Passage provided ->
________________________
Have a laugh...again.
Comments
-
Aw bless.0
-
The football coach stormed into the team president’s office and demanded a raise right then and there.
“Please,” protested the team President, “you already make more than the entire team.”
“Yeah, maybe so, but you don’t know what I have to put up with,” the coach blustered. “Look.”
He went out into the hall and grabbed a player who was jogging down the hallway. “Run over to my office and see if I’m there,” he ordered.
Twenty minutes later the player returned, sweaty and out of breath.
“You’re not there, sir,” he reported.
“Oh, I see what you mean,” conceded the President, scratching his head. “I would have phoned.”0 -
Two guys are talking about their boss’s upcoming wedding.
One says, “It’s ridiculous, he’s rich, but he’s 93 years old, and she’s just 26! What kind of a wedding is that?”
The other says, “Well, we have a name for it in my family.”
“What do you call it?”
“We call it a football wedding.”
The first asks, “What’s a football wedding?”
The other says, “She’s waiting for him to kick off!”0 -
During the course of a heated softball tournament, the coach felt the need to remind one of his players about the importance of team play and good sportsmanship.
The coach asked the player if he knew and remembered what good sportsmanship was.
The player replied, “Yes.”
The coach then asked him if he knew he shouldn’t curse at the umpire or throw things in anger.
The player again replied “Yes.”
“Good,” said the coach, “now could you please go tell your wife.”0 -
Jodi, a blonde, was down on her luck. In order to raise some money, she decided to kidnap a kid and hold him for ransom.
She went to the playground, grabbed a kid, took him behind a tree, and told him, "I've kidnapped you."
She then wrote a note saying, "I've kidnapped your kid. Tomorrow morning, put £10,000 in a paper bag and put it under the oak tree next to the slide on the north side of the playground. Signed, Jodi -- the Blonde."
Jodi then pinned the note to the kid's shirt and sent him home to show it to his parents.
The next morning the blonde checked, and sure enough, a paper bag was sitting beneath the pecan tree. Jodi opened the bag and found the £10,000 with a note that said, "How could you do this to a fellow blonde?"0 -
As a crowded airliner is about to take off, the peace is shattered by a 5-year-old boy who picks that moment to throw a wild temper tantrum. No matter what his frustrated, embarrassed mother does to try to calm him down, the boy continues to scream furiously and kick the seats around him.
Suddenly, from the rear of the plane, an elderly man in the uniform of an Air Force General is seen slowly walking forward up the aisle. Stopping the flustered mother with an upraised hand, the white-haired, courtly, soft-spoken General leans down and, motioning toward his chest, whispers something into the boy's ear.
Instantly, the boy calms down, gently takes his mother's hand, and quietly fastens his seat belt. All the other passengers burst into spontaneous applause.
As the General slowly makes his way back to his seat, one of the cabin attendants touches his sleeve. "Excuse me, General," she asks quietly, "but could I ask you what magic words you used on that little boy?"
________________________
Supplied material ->
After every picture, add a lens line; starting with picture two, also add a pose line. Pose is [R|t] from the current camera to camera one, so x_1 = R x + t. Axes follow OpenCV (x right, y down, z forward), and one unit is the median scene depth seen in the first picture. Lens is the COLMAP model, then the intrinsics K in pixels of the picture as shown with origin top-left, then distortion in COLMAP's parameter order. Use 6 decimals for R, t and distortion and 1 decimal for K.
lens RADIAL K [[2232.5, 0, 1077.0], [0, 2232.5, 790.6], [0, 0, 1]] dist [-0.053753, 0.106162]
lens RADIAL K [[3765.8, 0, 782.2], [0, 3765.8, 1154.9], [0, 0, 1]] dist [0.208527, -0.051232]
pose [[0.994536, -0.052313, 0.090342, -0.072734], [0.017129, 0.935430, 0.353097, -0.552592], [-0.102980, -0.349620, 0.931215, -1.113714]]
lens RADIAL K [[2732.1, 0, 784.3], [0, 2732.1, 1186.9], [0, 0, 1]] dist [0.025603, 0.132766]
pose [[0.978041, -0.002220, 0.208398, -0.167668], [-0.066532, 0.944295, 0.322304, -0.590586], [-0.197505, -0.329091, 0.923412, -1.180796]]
________________________
Work instruction 1 -> Quote the joke collection from "Jodi then pinned" up to and including "seats around him.".
Work instruction 2 -> In the joke collection, how much money does Jodi's ransom note demand?
Work from the joke collection alone.

Written solution 1 ->
Jodi then pinned the note to the kid's shirt and sent him home to show it to his parents.
The next morning the blonde checked, and sure enough, a paper bag was sitting beneath the pecan tree. Jodi opened the bag and found the £10,000 with a note that said, "How could you do this to a fellow blonde?"0 -
As a crowded airliner is about to take off, the peace is shattered by a 5-year-old boy who picks that moment to throw a wild temper tantrum. No matter what his frustrated, embarrassed mother does to try to calm him down, the boy continues to scream furiously and kick the seats around him.

Written solution 2 -> £10,000